Everything is better when it’s fried! – I’m not sure this one needs an explanation. Needless to say, snacking is big in Indonesia, and snacks are that much better when they are fried, right? Crispy and delicious.
Fried bananas: savoury or sweet? – The million dollar question. Savoury, Emil says.
The above list is by no means inclusive, but it’s a great start and will no doubt impress your friends. Other common ingredients, similarly used in Malay and Thai cooking, include palm sugar, lemongrass, and turmeric. Since many ingredients are shared staples with other South Asian cuisines you should be able to find them at your favourite local Asian grocer. Honorable mention to the Asia Market at 265 E Hastings Street (just east of Main). Rumour has it that the Asia Market sometimes stocks authentic tempeh, homemade by a local Indonesian lady.
With essential ingredients covered, it was time to get cooking! Many hands made light work of the copious amounts of chopping and shredding it took to create the Gado-gado and Cassava Leaf Stew that Emil and Idris guided us through. The payoff was delicious and plentiful! Both of these dishes were satisfying in their own right.
Gado-gado is best described as a warm all-encompassing salad that will satisfy just about any craving.
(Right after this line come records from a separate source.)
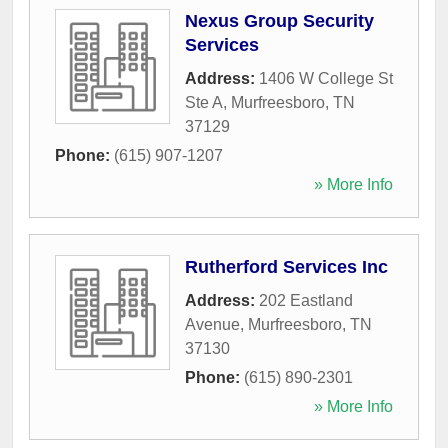
Nexus Group Security
Services
Address:
1406 W College St
Ste A
,
Murfreesboro
,
TN
37129
Phone:
(615) 907-1207
» More Info
Rutherford Services Inc
Address:
202 Eastland
Avenue
,
Murfreesboro
,
TN
37130
Phone:
(615) 890-2301
» More Info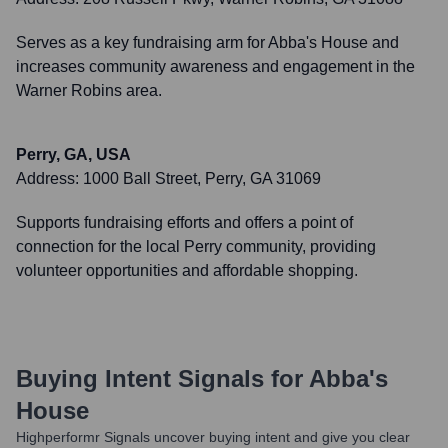
Serves as a key fundraising arm for Abba's House and
increases community awareness and engagement in the
Warner Robins area.
Perry, GA, USA
Address:
1000 Ball Street, Perry, GA 31069
Supports fundraising efforts and offers a point of
connection for the local Perry community, providing
volunteer opportunities and affordable shopping.
Buying Intent Signals for
Abba's
House
Highperformr Signals uncover buying intent and give you clear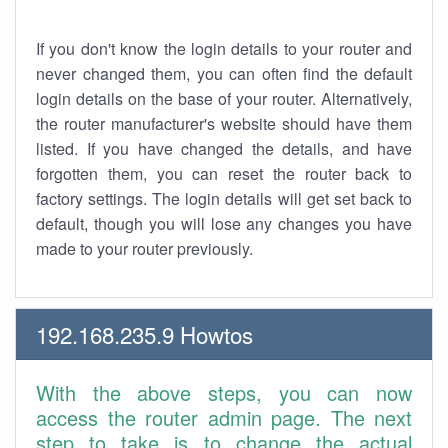
If you don't know the login details to your router and
never changed them, you can often find the default
login details on the base of your router. Alternatively,
the router manufacturer's website should have them
listed. If you have changed the details, and have
forgotten them, you can reset the router back to
factory settings. The login details will get set back to
default, though you will lose any changes you have
made to your router previously.
192.168.235.9 Howtos
With the above steps, you can now
access the router admin page. The next
step to take is to change the actual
With cucumbers, tomatoes, beans, lettuce and sprouts, it was chock full of succulent veggies; egg and peanut sauce added protein, not to mention layers of flavour; and the shrimp chips crumbled on top finished it off by lending a subtle, salty crunch.
The cassava leaf curry is one of those recipes that you think about when you are craving both comfort food and extreme nourishment at the same time. The amount of shallots and fresh turmeric in this dish are sure to provide a serious immunity boost. In addition, the cassava leaves provide such a green richness to the dish that someone remarked, “you can literally smell the chlorophyll”. Steamed rice was the perfect accompaniment to soak up all that goodness.
As the evening progressed from cooking to eating, the enjoyment continued with more great food, and conversation. Once again, we had an incredible spread of healthy potluck dishes including multiple salads, hearty lentil dishes, and one fantastic baba ganouj. Sadly, we missed out on Nancy’s beet hummus, which was accidentally left at home, but we look forward to trying it next time!
Big thanks to Emil and Idris for the approachable introduction to Indonesian cooking. With lots of ingredients being the key to this cuisine, the payoff is huge in the flavour.
If you missed the workshop, check out our photos and the Indonesian recipes, invite a friend (or two) over, and get cooking. You'll have a satisfying feast, and plenty of leftovers. Selamat makan (bon appetit)!